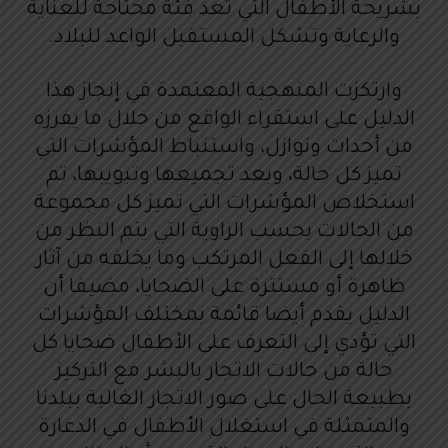
بشريحة الأطفال التي تعد فئة محتاجة للعناية
والرعاية وتشكل المستقبل الواعد للبلاد.
وارتكزت المنهجية المعتمدة في إنجاز هذا
الدليل على استقراء الواقع من خلال ما يفرزه
من أحداث ونوازل، واستنباط المؤشرات التي
تميز كل حالة، وبعد تجميعها وتبويبها، تم
استخلاص المؤشرات التي تميز كل مجموعة
من الحالات بحسب الزاوية التي يتم النظر من
خلالها إلى الفعل المرتكب وما يخلفه من آثار
ظاهرة أو مستترة على الضحايا، مضيفا أن
الدليل يقدم أيضا قائمة بمختلف المؤشرات
التي تؤدي إلى التعرف على الأطفال ضحايا كل
حالة من حالات الاتجار بالبشر مع التركيز
بطبيعة الحال على صور الاتجار الغالبة ببلدنا
والمتمثلة في استغلال الأطفال في الدعارة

Exercise instructions:
Display each line from the rows above that contains the string "الأطفال". Case counts.

Answer to this exercise:
بشريحة الأطفال التي تعد فئة محتاجة للعناية
التي تؤدي إلى التعرف على الأطفال ضحايا كل
والمتمثلة في استغلال الأطفال في الدعارة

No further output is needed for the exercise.